In interviews, more than a dozen of those old friends and other gay leaders in Illinois who've worked with Obama described more than a decade of consistent advocacy for gay civil rights. Their stories cast new light on Obama's ties to antigay Christian leaders and on his tortured, though canny, position on marriage equality. They reveal long-lasting relationships with gay people that help explain his ease in talking about gay issues, and a legal disposition that helps account for his choice to speak about gay rights, even in settings where it's not obviously in his best political interest to do so.

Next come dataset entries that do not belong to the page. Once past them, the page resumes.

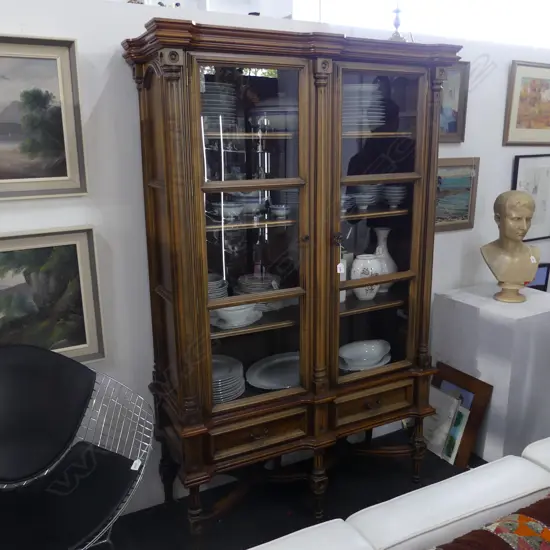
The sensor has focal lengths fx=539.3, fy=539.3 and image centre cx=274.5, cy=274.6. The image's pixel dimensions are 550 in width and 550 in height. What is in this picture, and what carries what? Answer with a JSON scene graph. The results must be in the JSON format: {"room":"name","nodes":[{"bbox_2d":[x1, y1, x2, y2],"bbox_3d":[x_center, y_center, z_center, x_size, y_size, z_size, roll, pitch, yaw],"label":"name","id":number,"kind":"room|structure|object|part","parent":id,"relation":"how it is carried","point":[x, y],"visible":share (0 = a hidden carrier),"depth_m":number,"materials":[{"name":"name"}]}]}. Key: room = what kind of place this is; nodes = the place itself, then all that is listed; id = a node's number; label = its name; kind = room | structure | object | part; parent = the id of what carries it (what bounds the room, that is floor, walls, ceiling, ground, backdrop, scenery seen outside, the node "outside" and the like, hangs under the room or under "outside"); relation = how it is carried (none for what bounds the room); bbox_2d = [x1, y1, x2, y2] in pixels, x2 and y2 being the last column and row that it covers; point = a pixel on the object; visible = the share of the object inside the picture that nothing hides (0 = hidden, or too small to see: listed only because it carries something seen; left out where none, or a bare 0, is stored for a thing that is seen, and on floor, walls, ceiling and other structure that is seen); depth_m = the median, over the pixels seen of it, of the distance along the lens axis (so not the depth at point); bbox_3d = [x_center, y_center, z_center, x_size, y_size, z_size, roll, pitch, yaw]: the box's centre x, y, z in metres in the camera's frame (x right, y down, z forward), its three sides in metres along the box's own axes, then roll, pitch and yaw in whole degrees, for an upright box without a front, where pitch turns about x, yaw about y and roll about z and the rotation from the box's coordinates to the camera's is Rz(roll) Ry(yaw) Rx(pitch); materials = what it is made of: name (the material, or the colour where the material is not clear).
{"room":"shop","nodes":[
{"label":"shop","id":0,"kind":"room"},
{"bbox_2d":[0,0,549,525],"bbox_3d":[-0.144,-0.091,2.552,7.405,2.239,0.147,-8,16,-27],"label":"wall","id":1,"kind":"structure","parent":0,"point":[81,37],"depth_m":2.27,"materials":[{"name":"white paint"}]},
{"bbox_2d":[0,34,86,198],"bbox_3d":[-1.061,-0.534,1.854,0.750,0.559,0.036,-8,16,-27],"label":"framed painting","id":2,"kind":"object","parent":1,"relation":"attached to","point":[3,176],"visible":1,"depth_m":1.96},
{"bbox_2d":[0,225,104,361],"bbox_3d":[-1.044,0.115,2.002,0.751,0.542,0.039,-8,16,-27],"label":"framed painting","id":3,"kind":"object","parent":1,"relation":"attached to","point":[71,253],"visible":0.91,"depth_m":2.09},
{"bbox_2d":[438,61,470,142],"bbox_3d":[0.847,-0.904,2.819,0.425,0.421,0.031,-8,16,-27],"label":"framed painting","id":4,"kind":"object","parent":1,"relation":"attached to","point":[453,116],"visible":0.47,"depth_m":2.88},
{"bbox_2d":[434,157,479,232],"bbox_3d":[0.936,-0.439,2.971,0.474,0.405,0.031,-8,16,-27],"label":"framed painting","id":5,"kind":"object","parent":1,"relation":"attached to","point":[465,197],"visible":0.61,"depth_m":3.01},
{"bbox_2d":[503,61,549,145],"bbox_3d":[1.633,-1.024,3.269,0.634,0.473,0.030,-8,16,-27],"label":"framed painting","id":6,"kind":"object","parent":1,"relation":"attached to","point":[538,91],"visible":1,"depth_m":3.20},
{"bbox_2d":[512,153,549,241],"bbox_3d":[1.674,-0.486,3.406,0.495,0.545,0.028,-8,16,-27],"label":"framed picture","id":7,"kind":"object","parent":1,"relation":"attached to","point":[529,179],"visible":0.77,"depth_m":3.38},
{"bbox_2d":[526,262,549,290],"bbox_3d":[1.574,0.027,3.365,0.255,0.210,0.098,-3,14,-11],"label":"frame","id":8,"kind":"object","parent":1,"relation":"attached to","point":[542,272],"visible":0.49,"depth_m":3.33,"materials":[{"name":"black"}]},
{"bbox_2d":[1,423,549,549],"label":"floor","id":9,"kind":"structure","parent":0,"point":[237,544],"depth_m":2.54,"materials":[{"name":"black"}]},
{"bbox_2d":[0,344,155,549],"bbox_3d":[-0.819,0.751,1.841,0.724,0.920,0.771,6,15,25],"label":"chair","id":10,"kind":"object","parent":9,"relation":"on","point":[85,477],"visible":1,"depth_m":1.93,"materials":[{"name":"black"}]},
{"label":"seat cushion","id":11,"kind":"part","parent":10,"relation":"part of","materials":[{"name":"black fabric"}]},
{"bbox_2d":[122,19,463,546],"bbox_3d":[0.123,0.079,2.350,1.362,1.988,0.477,-8,16,-27],"label":"display cabinet","id":12,"kind":"object","parent":9,"relation":"on","point":[414,203],"visible":0.97,"depth_m":2.15,"materials":[{"name":"brown wood"}]},
{"bbox_2d":[207,273,228,300],"bbox_3d":[-0.286,0.074,2.218,0.198,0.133,0.198,-1,14,-3],"label":"plate stack","id":13,"kind":"object","parent":12,"relation":"in","point":[210,289],"visible":0.35,"depth_m":2.17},
{"bbox_2d":[201,82,237,129],"bbox_3d":[-0.259,-0.638,2.075,0.216,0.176,0.219,-8,16,-27],"label":"plate stack","id":14,"kind":"object","parent":12,"relation":"in","point":[211,101],"visible":0.55,"depth_m":2.00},
{"bbox_2d":[210,200,243,220],"bbox_3d":[-0.182,-0.245,2.093,0.133,0.061,0.134,10,18,38],"label":"bowl","id":15,"kind":"object","parent":12,"relation":"in","point":[227,211],"visible":0.95,"depth_m":2.06,"materials":[{"name":"white ceramic"}]},
{"bbox_2d":[211,355,244,402],"bbox_3d":[-0.272,0.447,2.286,0.278,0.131,0.276,-8,16,-27],"label":"plate stack","id":16,"kind":"object","parent":12,"relation":"in","point":[221,389],"visible":0.5,"depth_m":2.24,"materials":[{"name":"white ceramic"}]},
{"bbox_2d":[212,303,261,328],"bbox_3d":[-0.163,0.158,2.219,0.222,0.081,0.167,-8,16,-27],"label":"bowl","id":17,"kind":"object","parent":12,"relation":"in","point":[221,312],"visible":0.79,"depth_m":2.18,"materials":[{"name":"white ceramic"}]},
{"bbox_2d":[235,192,266,215],"bbox_3d":[-0.096,-0.288,2.193,0.148,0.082,0.148,4,14,17],"label":"bowl stack","id":18,"kind":"object","parent":12,"relation":"in","point":[254,205],"visible":0.82,"depth_m":2.15,"materials":[{"name":"ceramic"}]},
{"bbox_3d":[-0.088,-0.101,1.999,0.476,1.365,0.086,-8,16,-27],"label":"glass door","id":19,"kind":"part","parent":12,"relation":"part of","materials":[{"name":"glass"}]},
{"bbox_2d":[235,273,280,293],"bbox_3d":[-0.071,0.048,2.345,0.211,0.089,0.211,5,15,18],"label":"plate stack","id":20,"kind":"object","parent":12,"relation":"in","point":[249,286],"visible":0.67,"depth_m":2.31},
{"bbox_3d":[-0.063,0.628,2.154,0.375,0.123,0.059,-8,16,-27],"label":"drawer","id":21,"kind":"part","parent":12,"relation":"part of","materials":[{"name":"brown wood"}]},
{"bbox_2d":[248,99,294,130],"bbox_3d":[0.020,-0.642,2.188,0.255,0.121,0.259,-5,14,-17],"label":"plate stack","id":22,"kind":"object","parent":12,"relation":"in","point":[265,121],"visible":0.63,"depth_m":2.09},
{"bbox_2d":[245,352,300,389],"bbox_3d":[0.060,0.439,2.418,0.385,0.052,0.324,-8,16,-27],"label":"plate","id":23,"kind":"object","parent":12,"relation":"in","point":[262,382],"visible":0.8,"depth_m":2.43,"materials":[{"name":"ceramic"}]},
{"bbox_2d":[270,203,289,218],"bbox_3d":[0.023,-0.257,2.197,0.082,0.052,0.081,-8,16,-27],"label":"teacup","id":24,"kind":"object","parent":12,"relation":"in","point":[279,211],"visible":0.99,"depth_m":2.17,"materials":[{"name":"ceramic"}]},
{"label":"leg","id":25,"kind":"part","parent":12,"relation":"part of","materials":[{"name":"brown wood"}]},
{"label":"handle","id":26,"kind":"part","parent":12,"relation":"part of","materials":[{"name":"metal"}]},
{"bbox_2d":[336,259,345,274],"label":"price tag","id":27,"kind":"object","parent":12,"relation":"hanging from","point":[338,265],"visible":0.94,"depth_m":2.21,"materials":[{"name":"white paper"}]},
{"bbox_2d":[340,193,354,213],"bbox_3d":[0.267,-0.307,2.336,0.139,0.074,0.140,10,17,36],"label":"bowl","id":28,"kind":"object","parent":12,"relation":"in","point":[343,201],"visible":0.48,"depth_m":2.31,"materials":[{"name":"white ceramic"}]},
{"bbox_2d":[342,84,385,131],"bbox_3d":[0.345,-0.714,2.342,0.255,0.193,0.252,-4,14,-16],"label":"plate stack","id":29,"kind":"object","parent":12,"relation":"in","point":[348,93],"visible":0.58,"depth_m":2.26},
{"bbox_2d":[338,340,391,370],"bbox_3d":[0.422,0.395,2.586,0.312,0.078,0.235,-8,16,-27],"label":"bowl","id":30,"kind":"object","parent":12,"relation":"in","point":[376,354],"visible":0.98,"depth_m":2.63,"materials":[{"name":"white ceramic"}]},
{"bbox_2d":[351,186,378,210],"bbox_3d":[0.388,-0.331,2.411,0.135,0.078,0.133,-14,19,-43],"label":"bowl stack","id":31,"kind":"object","parent":12,"relation":"in","point":[356,197],"visible":0.93,"depth_m":2.37,"materials":[{"name":"ceramic"}]},
{"bbox_2d":[350,254,384,299],"bbox_3d":[0.433,0.009,2.532,0.171,0.210,0.149,-8,16,-27],"label":"white vase","id":32,"kind":"object","parent":12,"relation":"in","point":[356,260],"visible":0.86,"depth_m":2.48,"materials":[{"name":"white ceramic"}]},
{"bbox_3d":[0.428,0.568,2.391,0.362,0.125,0.050,-8,16,-27],"label":"drawer","id":33,"kind":"part","parent":12,"relation":"part of","materials":[{"name":"brown wood"}]},
{"bbox_3d":[0.420,-0.162,2.235,0.475,1.394,0.101,-8,16,-27],"label":"glass door","id":34,"kind":"part","parent":12,"relation":"part of","materials":[{"name":"brown glass"}]},
{"bbox_2d":[373,227,396,292],"bbox_3d":[0.515,-0.068,2.616,0.150,0.309,0.149,-8,16,-27],"label":"white vase","id":35,"kind":"object","parent":12,"relation":"in","point":[385,235],"visible":0.52,"depth_m":2.57,"materials":[{"name":"white ceramic"}]},
{"bbox_2d":[382,184,406,207],"bbox_3d":[0.544,-0.357,2.455,0.124,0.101,0.123,-11,17,-37],"label":"bowl stack","id":36,"kind":"object","parent":12,"relation":"in","point":[392,197],"visible":0.93,"depth_m":2.42,"materials":[{"name":"ceramic"}]},
{"bbox_2d":[389,3,404,39],"bbox_3d":[0.537,-1.143,2.367,0.120,0.301,0.119,-8,16,-27],"label":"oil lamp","id":37,"kind":"object","parent":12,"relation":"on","point":[397,19],"visible":0.69,"depth_m":2.37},
{"bbox_2d":[237,437,549,549],"bbox_3d":[0.552,0.989,1.164,2.358,0.827,1.004,-8,16,-27],"label":"sofa","id":38,"kind":"object","parent":9,"relation":"on","point":[493,465],"visible":0.91,"depth_m":1.42,"materials":[{"name":"white leather"}]},
{"bbox_2d":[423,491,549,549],"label":"patterned blanket","id":39,"kind":"object","parent":38,"relation":"on","point":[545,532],"visible":0.97,"depth_m":1.26,"materials":[{"name":"fabric"}]},
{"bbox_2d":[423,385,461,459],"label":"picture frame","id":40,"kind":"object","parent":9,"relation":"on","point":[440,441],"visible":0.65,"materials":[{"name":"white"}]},
{"bbox_2d":[428,362,492,467],"bbox_3d":[0.956,0.747,2.982,0.181,0.412,0.449,-8,16,-27],"label":"picture frame","id":41,"kind":"object","parent":9,"relation":"on","point":[472,380],"visible":0.59,"depth_m":2.87,"materials":[{"name":"brown wood"}]},
{"bbox_2d":[431,283,549,463],"bbox_3d":[1.302,0.518,3.054,0.567,0.816,0.575,-8,16,-27],"label":"white pedestal","id":42,"kind":"object","parent":9,"relation":"on","point":[479,369],"visible":0.83,"depth_m":2.81,"materials":[{"name":"white paint"}]},
{"bbox_2d":[481,188,540,302],"bbox_3d":[1.263,-0.164,2.877,0.313,0.597,0.239,2,14,9],"label":"bust","id":43,"kind":"object","parent":42,"relation":"on","point":[532,201],"visible":0.99,"depth_m":2.83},
{"bbox_2d":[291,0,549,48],"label":"window","id":44,"kind":"structure","parent":0,"point":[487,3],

Most important, they suggest that an Obama presidency would offer gay people the possibility of grasping the most valuable political asset imaginable, one that they've never had in relation to the White House: accountability. Tracy Baim, the publisher and executive editor of Chicago gay newspaper Windy City Times, has covered Obama since his first race for the Illinois state senate, in 1996. "He and Michelle don't just come to gay events for political reasons," she says. "They come because they understand the issues, and they have friends in the community. If he were to betray us, it would be personal."